- _SHORT EXERCISE_:
Put the lines of the records between the line containing "collectors: H. Sharsmith" and the line containing "locality: Rattlesnake Butte, north", inclusive, into a Markdown table with columns n and Line, numbering each row and leaving out blank lines.

[start of INFORMATION SHOWN]

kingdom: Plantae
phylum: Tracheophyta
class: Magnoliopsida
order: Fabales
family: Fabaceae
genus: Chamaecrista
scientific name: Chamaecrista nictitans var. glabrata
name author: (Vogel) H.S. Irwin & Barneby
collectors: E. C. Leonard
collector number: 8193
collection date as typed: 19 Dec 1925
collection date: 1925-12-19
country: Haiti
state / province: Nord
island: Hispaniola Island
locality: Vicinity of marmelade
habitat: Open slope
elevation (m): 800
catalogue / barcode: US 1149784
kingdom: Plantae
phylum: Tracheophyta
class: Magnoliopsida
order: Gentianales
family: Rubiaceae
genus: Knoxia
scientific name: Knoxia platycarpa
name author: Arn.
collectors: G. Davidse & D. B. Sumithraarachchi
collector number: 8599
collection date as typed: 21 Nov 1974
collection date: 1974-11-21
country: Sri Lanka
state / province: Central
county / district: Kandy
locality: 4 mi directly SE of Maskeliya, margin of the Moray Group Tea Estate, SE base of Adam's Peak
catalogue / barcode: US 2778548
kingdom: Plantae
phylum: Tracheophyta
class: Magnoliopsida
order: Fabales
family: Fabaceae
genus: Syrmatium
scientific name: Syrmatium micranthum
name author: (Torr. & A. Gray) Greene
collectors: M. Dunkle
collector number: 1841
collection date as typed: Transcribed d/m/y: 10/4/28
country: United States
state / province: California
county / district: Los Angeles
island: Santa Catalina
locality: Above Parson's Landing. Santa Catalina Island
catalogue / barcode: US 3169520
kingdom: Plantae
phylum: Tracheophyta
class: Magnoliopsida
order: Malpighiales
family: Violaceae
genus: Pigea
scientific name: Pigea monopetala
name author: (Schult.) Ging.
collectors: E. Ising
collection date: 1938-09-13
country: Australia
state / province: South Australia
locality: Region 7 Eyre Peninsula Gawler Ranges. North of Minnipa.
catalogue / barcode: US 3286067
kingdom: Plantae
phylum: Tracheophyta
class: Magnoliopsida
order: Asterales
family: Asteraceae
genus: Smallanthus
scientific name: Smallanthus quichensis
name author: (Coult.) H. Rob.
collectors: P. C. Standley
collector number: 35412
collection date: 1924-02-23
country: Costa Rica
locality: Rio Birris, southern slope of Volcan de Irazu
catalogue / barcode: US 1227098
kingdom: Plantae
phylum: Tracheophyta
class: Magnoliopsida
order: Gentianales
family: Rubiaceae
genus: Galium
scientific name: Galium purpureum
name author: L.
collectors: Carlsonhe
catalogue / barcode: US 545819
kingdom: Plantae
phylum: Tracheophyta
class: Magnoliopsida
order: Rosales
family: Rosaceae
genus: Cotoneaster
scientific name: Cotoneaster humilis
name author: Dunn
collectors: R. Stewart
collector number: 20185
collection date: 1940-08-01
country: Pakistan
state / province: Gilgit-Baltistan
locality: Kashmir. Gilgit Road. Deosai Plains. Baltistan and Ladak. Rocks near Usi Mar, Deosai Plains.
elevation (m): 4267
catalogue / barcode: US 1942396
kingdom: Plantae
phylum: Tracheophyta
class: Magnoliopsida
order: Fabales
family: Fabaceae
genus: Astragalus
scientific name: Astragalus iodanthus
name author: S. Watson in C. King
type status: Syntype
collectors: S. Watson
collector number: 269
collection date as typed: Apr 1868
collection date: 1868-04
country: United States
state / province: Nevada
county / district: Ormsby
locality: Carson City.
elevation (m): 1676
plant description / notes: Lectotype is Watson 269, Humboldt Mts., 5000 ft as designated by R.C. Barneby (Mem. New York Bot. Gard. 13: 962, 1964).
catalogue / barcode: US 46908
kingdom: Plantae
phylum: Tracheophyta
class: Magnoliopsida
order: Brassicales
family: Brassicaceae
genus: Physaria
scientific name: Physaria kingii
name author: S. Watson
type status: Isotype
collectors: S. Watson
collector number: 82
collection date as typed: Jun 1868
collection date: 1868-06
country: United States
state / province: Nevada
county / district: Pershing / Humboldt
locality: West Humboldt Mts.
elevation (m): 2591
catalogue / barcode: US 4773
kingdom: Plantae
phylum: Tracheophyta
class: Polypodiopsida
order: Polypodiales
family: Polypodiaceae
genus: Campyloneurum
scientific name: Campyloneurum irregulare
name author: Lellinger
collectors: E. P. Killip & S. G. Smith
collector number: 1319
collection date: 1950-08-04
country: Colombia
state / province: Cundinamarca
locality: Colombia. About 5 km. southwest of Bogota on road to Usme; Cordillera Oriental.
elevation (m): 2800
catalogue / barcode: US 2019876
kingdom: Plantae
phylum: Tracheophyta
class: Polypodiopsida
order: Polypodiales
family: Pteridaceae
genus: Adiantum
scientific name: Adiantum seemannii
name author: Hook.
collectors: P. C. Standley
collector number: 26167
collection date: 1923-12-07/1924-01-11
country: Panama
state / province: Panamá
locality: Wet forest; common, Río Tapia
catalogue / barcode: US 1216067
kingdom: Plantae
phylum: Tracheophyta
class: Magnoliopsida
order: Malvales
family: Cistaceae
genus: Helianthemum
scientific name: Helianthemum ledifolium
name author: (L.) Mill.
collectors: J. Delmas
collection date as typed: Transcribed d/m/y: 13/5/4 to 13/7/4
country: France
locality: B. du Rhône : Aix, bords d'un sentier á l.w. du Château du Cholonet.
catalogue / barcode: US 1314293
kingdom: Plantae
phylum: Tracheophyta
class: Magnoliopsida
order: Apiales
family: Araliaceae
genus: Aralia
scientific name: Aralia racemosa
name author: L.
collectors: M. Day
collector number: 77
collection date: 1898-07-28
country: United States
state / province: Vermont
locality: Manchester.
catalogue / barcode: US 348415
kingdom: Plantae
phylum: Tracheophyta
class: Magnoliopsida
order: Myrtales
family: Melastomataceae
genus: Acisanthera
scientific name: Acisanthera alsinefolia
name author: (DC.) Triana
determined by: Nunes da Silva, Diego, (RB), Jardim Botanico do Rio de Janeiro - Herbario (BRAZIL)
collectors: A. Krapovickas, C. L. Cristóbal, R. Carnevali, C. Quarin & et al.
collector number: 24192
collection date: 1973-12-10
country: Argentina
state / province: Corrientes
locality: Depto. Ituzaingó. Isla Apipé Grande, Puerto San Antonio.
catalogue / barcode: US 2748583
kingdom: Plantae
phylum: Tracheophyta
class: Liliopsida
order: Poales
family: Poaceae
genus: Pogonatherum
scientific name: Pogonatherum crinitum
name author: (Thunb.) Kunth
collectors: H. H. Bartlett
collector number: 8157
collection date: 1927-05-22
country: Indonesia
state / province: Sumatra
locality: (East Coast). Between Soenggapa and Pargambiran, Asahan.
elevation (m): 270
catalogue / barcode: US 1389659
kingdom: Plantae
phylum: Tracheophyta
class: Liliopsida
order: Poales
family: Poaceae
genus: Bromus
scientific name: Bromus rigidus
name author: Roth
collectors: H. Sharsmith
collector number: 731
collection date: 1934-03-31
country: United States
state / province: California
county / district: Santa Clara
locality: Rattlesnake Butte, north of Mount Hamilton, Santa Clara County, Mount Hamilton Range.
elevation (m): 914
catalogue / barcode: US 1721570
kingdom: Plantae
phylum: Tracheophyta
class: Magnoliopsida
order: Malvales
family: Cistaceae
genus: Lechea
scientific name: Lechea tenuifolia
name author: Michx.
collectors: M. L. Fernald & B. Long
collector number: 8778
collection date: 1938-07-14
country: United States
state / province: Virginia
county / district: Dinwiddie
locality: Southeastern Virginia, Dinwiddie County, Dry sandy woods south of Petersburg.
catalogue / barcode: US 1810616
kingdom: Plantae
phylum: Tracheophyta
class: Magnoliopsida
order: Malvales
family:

[end of INFORMATION SHOWN]

- _WRITTEN SOLUTION_:
| n | Line |
|---|---|
| 1 | collectors: H. Sharsmith |
| 2 | collector number: 731 |
| 3 | collection date: 1934-03-31 |
| 4 | country: United States |
| 5 | state / province: California |
| 6 | county / district: Santa Clara |
| 7 | locality: Rattlesnake Butte, north of Mount Hamilton, Santa Clara County, Mount Hamilton Range. |